As executive director of the health department in Tulsa, Oklahoma, Bruce Dart has worked night and day alongside his staff to flatten the COVID-19 curve. “We started to trend downward,” he said. Hospitals got a breather and a chance to work on their “surge plans.”
But then, on June 10, with cases beginning to rise about six weeks into the governor’s aggressive effort to reopen the economy, Dart got almost unimaginably bad news: President Donald Trump was planning a massive political rally at the 19,000-seat BOK Center in Tulsa, essentially painting a viral bull’s-eye on the city. “It was all over Twitter,” said Dart, “and my marketing director brought it up.”
Helpless to stop the event, Dart now fears the worst. “I am personally extremely concerned not only for what is going to happen this weekend, but what we’re going to have to deal with two weeks from now,” he told Vanity Fair. “I think we’re in the potential for a perfect storm of disease transmission that Tulsa County does not need.” Calling the risks “horrific,” he added, “This could be a Beyoncé concert and I’d still feel the same way.”
On Tuesday, former vice president Dick Cheney’s cardiologist, Dr. Jonathan Reiner, went a step further, calling Trump’s plan for the rally “criminal endangerment” that was risking lives.
One day before President Trump embarks on the most potentially hazardous political rally in modern American history—a potential super-spreader event of possibly unmasked supporters shouting slogans in a packed indoor stadium—Oklahoma public health officials can only watch in dismay as their around-the-clock efforts to ramp up testing and procure protective supplies go up in a cloud of contagious aerosol droplets.
They are not alone.
As COVID-19 cases rise sharply in Alabama, Arizona, Florida, Nevada, North Carolina, Oklahoma, Oregon, South Carolina, and Texas, according to a Washington Post analysis, state public health officials find themselves fighting twin epidemics, one medical and the other political.
Even before the Tulsa rally, President Trump had become a super-spreader of lies, disinformation, and counterproductive messaging. He has repeatedly cast doubt on the only effective tools for fighting the virus—widespread testing, wearing masks, staying six feet apart—as a liberal hoax to restrict America’s freedoms. And he has goaded his followers to resist stay-at-home orders, helping to inspire heavily armed protesters to occupy the Michigan state capitol in April.
As Trump told the Wall Street Journal yesterday, testing for COVID-19 is “overrated.” He added that, in his view, “some Americans wore facial coverings not as a preventive measure but as a way to signal disapproval of him.”
Trump’s blithe dismissals of established science have led to pitched battles in red states, pitting lone voices of rationality against Republican governors, eager to demonstrate their fealty to President Trump.
In Texas, as county officials enacted mask requirements and other restrictions, Governor Greg Abbott moved to usurp their authority. He prohibited local officials from penalizing those who didn’t comply with mask directives, thus rendering their directives toothless.

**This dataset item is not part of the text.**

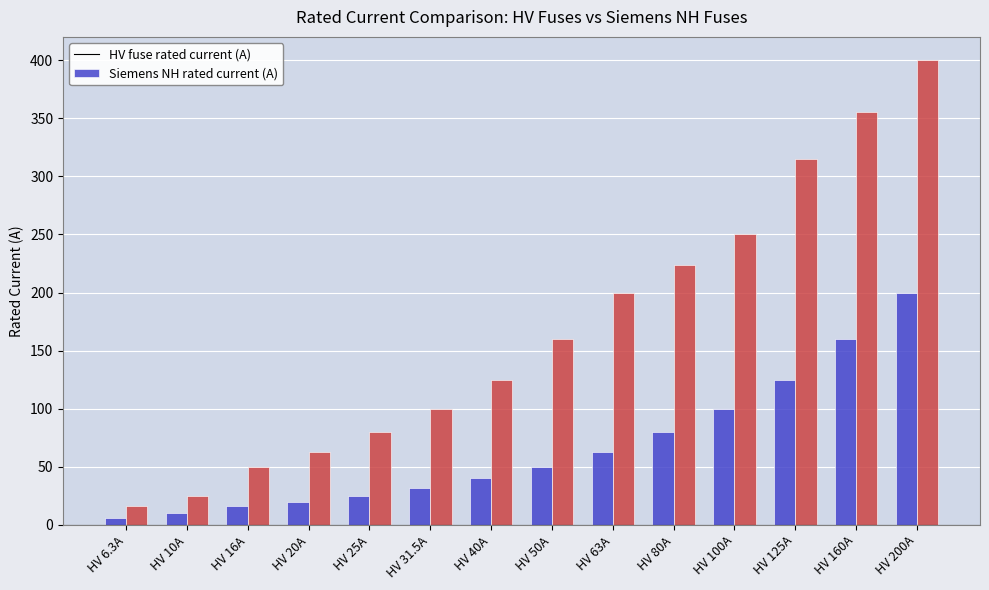

What is the total value across all series at HV 10A?

35.0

In Dallas, County Judge Clay Jenkins fought to overturn Abbott’s prohibition. “Right now, he’s listening to President Trump and the Tea Party,” said Jenkins. “They see any restrictions as infringements on their personal liberty.”

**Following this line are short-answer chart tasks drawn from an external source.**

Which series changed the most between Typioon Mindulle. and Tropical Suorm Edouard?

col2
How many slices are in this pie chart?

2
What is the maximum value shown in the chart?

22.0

This week, facing stiff opposition from local officials and medical providers, Abbott retreated from his hard line on mask rules. So did Governor Doug Ducey in Arizona. Not coincidentally, cases of COVID-19 have been skyrocketing in both states.
None of these ideological battles impress the virus, which has continued spreading relentlessly in red and blue states alike. On Wednesday, an Arizona sheriff in Pinal County, Mark Lamb, who had refused to enforce lockdown orders, announced that he had tested positive. He found out thanks to a mandatory test at the White House, where he’d been invited to watch President Trump sign an executive order on policing.